News
In Jerusalem, On the Holocaust
For two weeks a group of more than thirty people—Polish and history teachers, museum staffers, Auschwitz Museum guides, and two priests—attended a training course organized by Yad Vashem. This memorial institute in Israel has been commemorating the Destruction of the Jews at the hands of the Nazis during World War II for almost fifty years.
The training sessions in the Jerusalem institute are intended to convey knowledge about the history of the Jews in Europe and in Poland before the Holocaust, and about the tragedy that took place in the Old World from 1939 to 1945. The training also includes highly emotional meetings with Survivors as well as presentations by the participants of the educational programs they use when teaching about the culture of the Jews in Poland and the Holocaust.
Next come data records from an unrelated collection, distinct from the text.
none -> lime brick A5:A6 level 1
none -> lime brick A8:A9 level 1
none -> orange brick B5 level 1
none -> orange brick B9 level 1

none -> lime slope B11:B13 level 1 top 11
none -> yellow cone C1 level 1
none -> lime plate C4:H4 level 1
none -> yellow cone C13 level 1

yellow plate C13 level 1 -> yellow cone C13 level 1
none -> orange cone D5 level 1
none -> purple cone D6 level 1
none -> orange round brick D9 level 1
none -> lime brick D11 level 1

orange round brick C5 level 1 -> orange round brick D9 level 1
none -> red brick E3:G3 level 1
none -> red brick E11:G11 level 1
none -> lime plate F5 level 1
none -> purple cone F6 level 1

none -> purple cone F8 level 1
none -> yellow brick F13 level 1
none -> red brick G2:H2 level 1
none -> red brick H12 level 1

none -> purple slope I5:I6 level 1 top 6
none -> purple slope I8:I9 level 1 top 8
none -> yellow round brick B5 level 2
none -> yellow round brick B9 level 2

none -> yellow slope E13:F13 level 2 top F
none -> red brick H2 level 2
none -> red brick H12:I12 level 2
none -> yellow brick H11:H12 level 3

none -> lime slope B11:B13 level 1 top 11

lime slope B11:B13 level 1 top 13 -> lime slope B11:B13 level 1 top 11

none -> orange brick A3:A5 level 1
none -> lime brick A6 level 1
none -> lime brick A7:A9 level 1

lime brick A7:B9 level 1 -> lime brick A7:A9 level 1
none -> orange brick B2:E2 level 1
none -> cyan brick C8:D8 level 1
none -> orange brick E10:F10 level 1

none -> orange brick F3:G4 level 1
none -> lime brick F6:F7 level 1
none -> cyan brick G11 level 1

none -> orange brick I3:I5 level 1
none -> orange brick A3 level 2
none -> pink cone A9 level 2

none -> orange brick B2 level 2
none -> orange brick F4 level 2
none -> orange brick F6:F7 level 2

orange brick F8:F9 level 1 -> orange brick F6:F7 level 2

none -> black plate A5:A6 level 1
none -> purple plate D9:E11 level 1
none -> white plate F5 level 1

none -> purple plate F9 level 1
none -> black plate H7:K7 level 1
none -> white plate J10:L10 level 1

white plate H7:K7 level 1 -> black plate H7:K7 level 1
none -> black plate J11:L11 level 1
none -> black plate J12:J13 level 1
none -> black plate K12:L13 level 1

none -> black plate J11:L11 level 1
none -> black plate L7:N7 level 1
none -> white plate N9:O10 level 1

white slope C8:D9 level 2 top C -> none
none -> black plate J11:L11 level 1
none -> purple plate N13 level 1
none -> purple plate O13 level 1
The majority of this year's group were graduates of the year-long post-graduate course on "Totalitarianism, Nazism, and the Holocaust" that is organized by the Museum and the Cracow Pedagogical Academy.
Aside from attending lectures, the participants were given the opportunity to visit places held sacred by Christians (Jerusalem and Nazareth) and sites of importance to the Israelis themselves (Massada), as well as to indulge in such purely recreational events as a swim in the Dead Sea or an overnight stay at the En Gev kibbutz combined with a boat ride on the Nazarean lake.
The Auschwitz-Birkenau State Museum and the Yad Vashem Institute have now been cooperating for nine years. Groups of teachers travel from Israel to Poland and from Poland to Israel each year. Several hundred educators have taken part so far in the courses organized by the two institutions, which are intended to broaden the teachers' historical knowledge and break down the prejudices that remain on both sides. A great many of the participants acknowledge that this goal has consistently been achieved, which gives rise to the hope that, particularly among young people in both countries, mutual perceptions may be changing.